During those severe incidents, I chose to get help, to phone my doctor or walk toward the security guards on the grounds of a hospital when I felt as if I were going to pass out. I didn’t let myself drift away. I never intended to die. There’s a difference between insane self-harm and pining for that total, annihilating blackness, isn’t there?
But why did I save myself? I’m not sure. It seems a kernel of hope lingered after every incident, some hope remained. Was that spark divine? Did God save me? Did she reach down and deliver me for some reason, some infinite purpose, or is that just my ego expanding the sad melodrama into a Hollywood epic? I mean, who would play me in the movie?
By the time I arrived at PFTL, I’d already had too much neo-Freudian therapy, shock treatments, and meds. Eventually, I morphed into what I call a professional mental patient, a not- incredibly-rare breed. A careerist. When I was in the role of chronic guy, it was sad and bloody and depressing, and sometimes psychotic, but there was comfort in it. I knew what was expected of me, and I became quite skilled at it.

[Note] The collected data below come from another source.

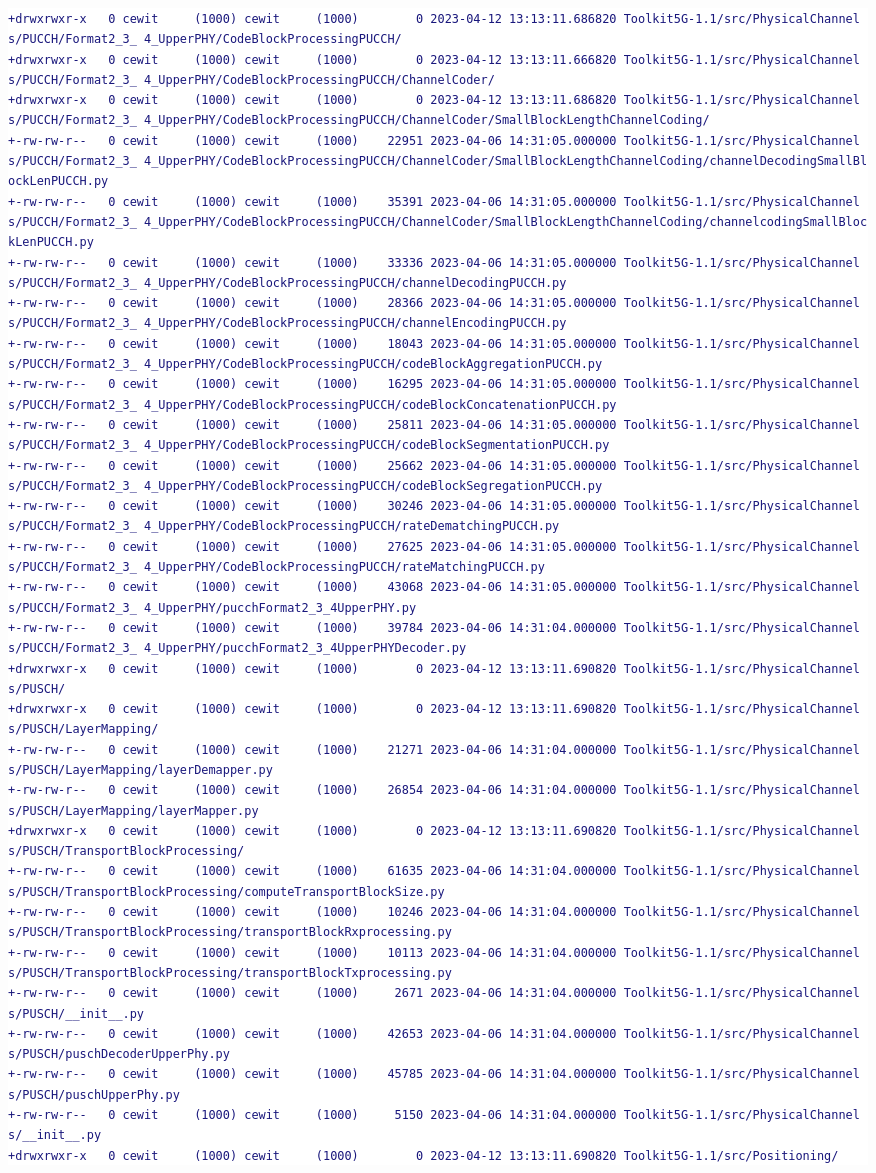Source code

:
 ```diff
+drwxrwxr-x   0 cewit     (1000) cewit     (1000)        0 2023-04-12 13:13:11.686820 Toolkit5G-1.1/src/PhysicalChannels/PUCCH/Format2_3_ 4_UpperPHY/CodeBlockProcessingPUCCH/
+drwxrwxr-x   0 cewit     (1000) cewit     (1000)        0 2023-04-12 13:13:11.666820 Toolkit5G-1.1/src/PhysicalChannels/PUCCH/Format2_3_ 4_UpperPHY/CodeBlockProcessingPUCCH/ChannelCoder/
+drwxrwxr-x   0 cewit     (1000) cewit     (1000)        0 2023-04-12 13:13:11.686820 Toolkit5G-1.1/src/PhysicalChannels/PUCCH/Format2_3_ 4_UpperPHY/CodeBlockProcessingPUCCH/ChannelCoder/SmallBlockLengthChannelCoding/
+-rw-rw-r--   0 cewit     (1000) cewit     (1000)    22951 2023-04-06 14:31:05.000000 Toolkit5G-1.1/src/PhysicalChannels/PUCCH/Format2_3_ 4_UpperPHY/CodeBlockProcessingPUCCH/ChannelCoder/SmallBlockLengthChannelCoding/channelDecodingSmallBlockLenPUCCH.py
+-rw-rw-r--   0 cewit     (1000) cewit     (1000)    35391 2023-04-06 14:31:05.000000 Toolkit5G-1.1/src/PhysicalChannels/PUCCH/Format2_3_ 4_UpperPHY/CodeBlockProcessingPUCCH/ChannelCoder/SmallBlockLengthChannelCoding/channelcodingSmallBlockLenPUCCH.py
+-rw-rw-r--   0 cewit     (1000) cewit     (1000)    33336 2023-04-06 14:31:05.000000 Toolkit5G-1.1/src/PhysicalChannels/PUCCH/Format2_3_ 4_UpperPHY/CodeBlockProcessingPUCCH/channelDecodingPUCCH.py
+-rw-rw-r--   0 cewit     (1000) cewit     (1000)    28366 2023-04-06 14:31:05.000000 Toolkit5G-1.1/src/PhysicalChannels/PUCCH/Format2_3_ 4_UpperPHY/CodeBlockProcessingPUCCH/channelEncodingPUCCH.py
+-rw-rw-r--   0 cewit     (1000) cewit     (1000)    18043 2023-04-06 14:31:05.000000 Toolkit5G-1.1/src/PhysicalChannels/PUCCH/Format2_3_ 4_UpperPHY/CodeBlockProcessingPUCCH/codeBlockAggregationPUCCH.py
+-rw-rw-r--   0 cewit     (1000) cewit     (1000)    16295 2023-04-06 14:31:05.000000 Toolkit5G-1.1/src/PhysicalChannels/PUCCH/Format2_3_ 4_UpperPHY/CodeBlockProcessingPUCCH/codeBlockConcatenationPUCCH.py
+-rw-rw-r--   0 cewit     (1000) cewit     (1000)    25811 2023-04-06 14:31:05.000000 Toolkit5G-1.1/src/PhysicalChannels/PUCCH/Format2_3_ 4_UpperPHY/CodeBlockProcessingPUCCH/codeBlockSegmentationPUCCH.py
+-rw-rw-r--   0 cewit     (1000) cewit     (1000)    25662 2023-04-06 14:31:05.000000 Toolkit5G-1.1/src/PhysicalChannels/PUCCH/Format2_3_ 4_UpperPHY/CodeBlockProcessingPUCCH/codeBlockSegregationPUCCH.py
+-rw-rw-r--   0 cewit     (1000) cewit     (1000)    30246 2023-04-06 14:31:05.000000 Toolkit5G-1.1/src/PhysicalChannels/PUCCH/Format2_3_ 4_UpperPHY/CodeBlockProcessingPUCCH/rateDematchingPUCCH.py
+-rw-rw-r--   0 cewit     (1000) cewit     (1000)    27625 2023-04-06 14:31:05.000000 Toolkit5G-1.1/src/PhysicalChannels/PUCCH/Format2_3_ 4_UpperPHY/CodeBlockProcessingPUCCH/rateMatchingPUCCH.py
+-rw-rw-r--   0 cewit     (1000) cewit     (1000)    43068 2023-04-06 14:31:05.000000 Toolkit5G-1.1/src/PhysicalChannels/PUCCH/Format2_3_ 4_UpperPHY/pucchFormat2_3_4UpperPHY.py
+-rw-rw-r--   0 cewit     (1000) cewit     (1000)    39784 2023-04-06 14:31:04.000000 Toolkit5G-1.1/src/PhysicalChannels/PUCCH/Format2_3_ 4_UpperPHY/pucchFormat2_3_4UpperPHYDecoder.py
+drwxrwxr-x   0 cewit     (1000) cewit     (1000)        0 2023-04-12 13:13:11.690820 Toolkit5G-1.1/src/PhysicalChannels/PUSCH/
+drwxrwxr-x   0 cewit     (1000) cewit     (1000)        0 2023-04-12 13:13:11.690820 Toolkit5G-1.1/src/PhysicalChannels/PUSCH/LayerMapping/
+-rw-rw-r--   0 cewit     (1000) cewit     (1000)    21271 2023-04-06 14:31:04.000000 Toolkit5G-1.1/src/PhysicalChannels/PUSCH/LayerMapping/layerDemapper.py
+-rw-rw-r--   0 cewit     (1000) cewit     (1000)    26854 2023-04-06 14:31:04.000000 Toolkit5G-1.1/src/PhysicalChannels/PUSCH/LayerMapping/layerMapper.py
+drwxrwxr-x   0 cewit     (1000) cewit     (1000)        0 2023-04-12 13:13:11.690820 Toolkit5G-1.1/src/PhysicalChannels/PUSCH/TransportBlockProcessing/
+-rw-rw-r--   0 cewit     (1000) cewit     (1000)    61635 2023-04-06 14:31:04.000000 Toolkit5G-1.1/src/PhysicalChannels/PUSCH/TransportBlockProcessing/computeTransportBlockSize.py
+-rw-rw-r--   0 cewit     (1000) cewit     (1000)    10246 2023-04-06 14:31:04.000000 Toolkit5G-1.1/src/PhysicalChannels/PUSCH/TransportBlockProcessing/transportBlockRxprocessing.py
+-rw-rw-r--   0 cewit     (1000) cewit     (1000)    10113 2023-04-06 14:31:04.000000 Toolkit5G-1.1/src/PhysicalChannels/PUSCH/TransportBlockProcessing/transportBlockTxprocessing.py
+-rw-rw-r--   0 cewit     (1000) cewit     (1000)     2671 2023-04-06 14:31:04.000000 Toolkit5G-1.1/src/PhysicalChannels/PUSCH/__init__.py
+-rw-rw-r--   0 cewit     (1000) cewit     (1000)    42653 2023-04-06 14:31:04.000000 Toolkit5G-1.1/src/PhysicalChannels/PUSCH/puschDecoderUpperPhy.py
+-rw-rw-r--   0 cewit     (1000) cewit     (1000)    45785 2023-04-06 14:31:04.000000 Toolkit5G-1.1/src/PhysicalChannels/PUSCH/puschUpperPhy.py
+-rw-rw-r--   0 cewit     (1000) cewit     (1000)     5150 2023-04-06 14:31:04.000000 Toolkit5G-1.1/src/PhysicalChannels/__init__.py
+drwxrwxr-x   0 cewit     (1000) cewit     (1000)        0 2023-04-12 13:13:11.690820 Toolkit5G-1.1/src/Positioning/
```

My early years were good and relatively carefree, save for a physically abusive older brother, but who doesn’t have one of those, right? As an eleven-year-old, I also watched my dog get cut in half by an Amtrak train—I remember being shocked, fascinated, and a little obsessed by the lack of blood on Jiggs. Truly, though, the years were good ones, playing little league sports and even being labeled the “friendliest” of my 1984 class in the high school yearbook. I left for Skidmore feeling excited and anxious about school. Unfortunately, at college, I snuffed my intellectual curiosity with disaffection, marijuana, cocaine, and a little LSD. Hemingway and Updike and Roth rescued me at the end, but by the time I graduated in 1988 with an English degree, I was clinically depressed and predictably cynical. I worked at a paper outside Boston for nine months after graduation, writing about holiday decorations, aldermanic play-by-play, gargantuan potholes, and vandalized rose bushes. Just before the paper went bankrupt in 1989, I wrote obituaries, an ironic portent of things to come.